There began to emerge a growing number of parents who wanted to get involved. Among them were Stewart Hayman, Darryl Dumenil, Bill Wilkinson, and Ian and Annette Trim. Annette's administrative skills took pressure from the coaches and set a blueprint for the future organisation of the section. Under the leadership of Peter and Sharon O'Brien a structure was set whereby each age group had at least one manager and one coach. Relieved of the burden of administration, more coaches came forward. This allowed for a rapid growth in the number of players, with more and more coming from outside of the town. Despite this there were not enough to field teams in all age groups. 

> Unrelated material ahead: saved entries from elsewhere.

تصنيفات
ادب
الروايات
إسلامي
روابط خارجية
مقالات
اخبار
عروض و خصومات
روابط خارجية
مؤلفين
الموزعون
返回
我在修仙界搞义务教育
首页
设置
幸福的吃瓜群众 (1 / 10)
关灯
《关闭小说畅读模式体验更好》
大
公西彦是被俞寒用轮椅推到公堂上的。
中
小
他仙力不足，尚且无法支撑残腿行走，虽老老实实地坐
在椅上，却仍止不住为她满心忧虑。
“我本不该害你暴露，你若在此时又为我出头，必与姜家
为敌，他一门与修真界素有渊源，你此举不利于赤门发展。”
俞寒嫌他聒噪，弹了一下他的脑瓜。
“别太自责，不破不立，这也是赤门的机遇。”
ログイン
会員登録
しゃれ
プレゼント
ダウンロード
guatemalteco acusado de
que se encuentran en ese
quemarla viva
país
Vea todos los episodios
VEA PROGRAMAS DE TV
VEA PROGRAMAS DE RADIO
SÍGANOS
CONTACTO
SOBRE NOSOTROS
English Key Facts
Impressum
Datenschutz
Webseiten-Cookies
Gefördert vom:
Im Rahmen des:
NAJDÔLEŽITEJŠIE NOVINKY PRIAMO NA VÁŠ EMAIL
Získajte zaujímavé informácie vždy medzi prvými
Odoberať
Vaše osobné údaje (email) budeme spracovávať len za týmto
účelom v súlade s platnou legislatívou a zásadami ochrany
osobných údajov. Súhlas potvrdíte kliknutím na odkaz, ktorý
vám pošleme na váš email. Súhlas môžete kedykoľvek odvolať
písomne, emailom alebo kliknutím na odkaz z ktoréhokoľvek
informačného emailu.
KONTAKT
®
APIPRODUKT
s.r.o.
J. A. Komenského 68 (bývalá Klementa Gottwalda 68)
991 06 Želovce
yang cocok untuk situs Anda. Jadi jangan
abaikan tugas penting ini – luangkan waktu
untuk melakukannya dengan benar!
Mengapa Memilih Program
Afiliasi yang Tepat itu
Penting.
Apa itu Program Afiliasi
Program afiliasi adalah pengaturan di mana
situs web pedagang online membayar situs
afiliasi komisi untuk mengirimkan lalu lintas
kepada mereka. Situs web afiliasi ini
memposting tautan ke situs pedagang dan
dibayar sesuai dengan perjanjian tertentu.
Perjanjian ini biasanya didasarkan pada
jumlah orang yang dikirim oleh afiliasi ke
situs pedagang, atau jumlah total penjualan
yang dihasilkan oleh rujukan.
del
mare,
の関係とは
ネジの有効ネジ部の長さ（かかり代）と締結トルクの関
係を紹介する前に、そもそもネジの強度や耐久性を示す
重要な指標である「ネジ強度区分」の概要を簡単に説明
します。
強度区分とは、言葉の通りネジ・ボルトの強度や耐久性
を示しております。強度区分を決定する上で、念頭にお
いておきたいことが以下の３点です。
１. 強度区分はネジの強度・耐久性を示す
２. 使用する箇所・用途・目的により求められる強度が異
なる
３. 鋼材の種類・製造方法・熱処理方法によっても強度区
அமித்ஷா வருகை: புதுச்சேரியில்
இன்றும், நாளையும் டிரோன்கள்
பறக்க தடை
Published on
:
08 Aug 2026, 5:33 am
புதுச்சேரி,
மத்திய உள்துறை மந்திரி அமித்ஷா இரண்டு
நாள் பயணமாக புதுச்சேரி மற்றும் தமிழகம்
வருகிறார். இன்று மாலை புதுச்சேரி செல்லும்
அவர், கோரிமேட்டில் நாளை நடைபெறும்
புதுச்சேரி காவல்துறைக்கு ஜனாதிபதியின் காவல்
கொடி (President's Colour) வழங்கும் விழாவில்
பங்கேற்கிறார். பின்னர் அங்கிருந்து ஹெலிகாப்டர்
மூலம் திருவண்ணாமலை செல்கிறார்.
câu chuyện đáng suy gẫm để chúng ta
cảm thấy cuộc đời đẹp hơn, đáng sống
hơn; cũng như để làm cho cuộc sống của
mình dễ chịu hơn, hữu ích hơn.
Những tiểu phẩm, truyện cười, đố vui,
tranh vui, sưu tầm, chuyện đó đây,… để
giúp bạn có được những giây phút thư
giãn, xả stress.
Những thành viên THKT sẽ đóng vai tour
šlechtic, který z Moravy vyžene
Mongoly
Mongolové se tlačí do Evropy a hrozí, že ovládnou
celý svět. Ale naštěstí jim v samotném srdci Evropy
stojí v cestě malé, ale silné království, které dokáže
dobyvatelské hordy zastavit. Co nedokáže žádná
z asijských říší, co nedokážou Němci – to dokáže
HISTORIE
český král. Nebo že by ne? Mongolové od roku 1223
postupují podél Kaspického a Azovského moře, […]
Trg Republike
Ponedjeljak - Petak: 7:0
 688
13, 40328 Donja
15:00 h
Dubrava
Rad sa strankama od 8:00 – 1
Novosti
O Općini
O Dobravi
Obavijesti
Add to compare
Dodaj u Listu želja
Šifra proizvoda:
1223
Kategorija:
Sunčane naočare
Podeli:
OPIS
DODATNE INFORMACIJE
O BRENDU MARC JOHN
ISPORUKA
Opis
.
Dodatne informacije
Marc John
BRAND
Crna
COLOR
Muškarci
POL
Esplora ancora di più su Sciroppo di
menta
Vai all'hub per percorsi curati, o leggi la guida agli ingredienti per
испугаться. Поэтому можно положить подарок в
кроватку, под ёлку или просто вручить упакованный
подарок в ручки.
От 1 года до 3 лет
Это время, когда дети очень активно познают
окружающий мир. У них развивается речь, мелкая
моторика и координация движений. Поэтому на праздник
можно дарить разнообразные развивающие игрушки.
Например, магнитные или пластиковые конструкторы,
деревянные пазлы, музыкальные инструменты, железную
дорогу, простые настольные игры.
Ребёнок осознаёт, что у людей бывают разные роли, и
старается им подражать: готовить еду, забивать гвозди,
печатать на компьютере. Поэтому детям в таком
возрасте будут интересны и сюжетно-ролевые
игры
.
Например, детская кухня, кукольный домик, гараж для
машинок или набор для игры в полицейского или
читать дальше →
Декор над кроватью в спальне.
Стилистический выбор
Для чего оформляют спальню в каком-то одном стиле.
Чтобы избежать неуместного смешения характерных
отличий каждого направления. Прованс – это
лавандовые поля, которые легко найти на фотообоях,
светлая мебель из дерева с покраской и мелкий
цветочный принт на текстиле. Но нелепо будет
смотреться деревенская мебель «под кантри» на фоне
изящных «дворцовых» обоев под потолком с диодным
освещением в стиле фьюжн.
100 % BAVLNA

In 1996 the Junior section celebrated it's Silver Jubilee under the new leadership of Malcolm and Sally Barratt. They continued to develop the administrative structure and the growth in playing numbers. By the time they stood down in 2001 there were teams in all age groups from Under 8 to Under 16. They were replaced by another double act, Chris and Carol Dunford. They coped well with increasing beaurocracy, particularly those notorious growth areas of health and safety, and child protection. They also saw the membership of the section grow to over 300 players. 

With increased numbers and better qualified coaches came success on the field. Teams were regularly winning tournaments and cup competitions. As the Club celebrated 125 years of existence, Jed Stone took over the chair of the Junior section. He is still in charge of a thriving organisation as it celebrates its 40th birthday with a brand new pavilion being built at Sidford, where the majority of Junior section training and playing takes place. The Club is grateful to Craig Morgan for his determined leadership in bringing this project to fruition. The pavilion will be a fitting memorial to all those who have contributed towards making the Sidmouth RFC Junior section what it is today.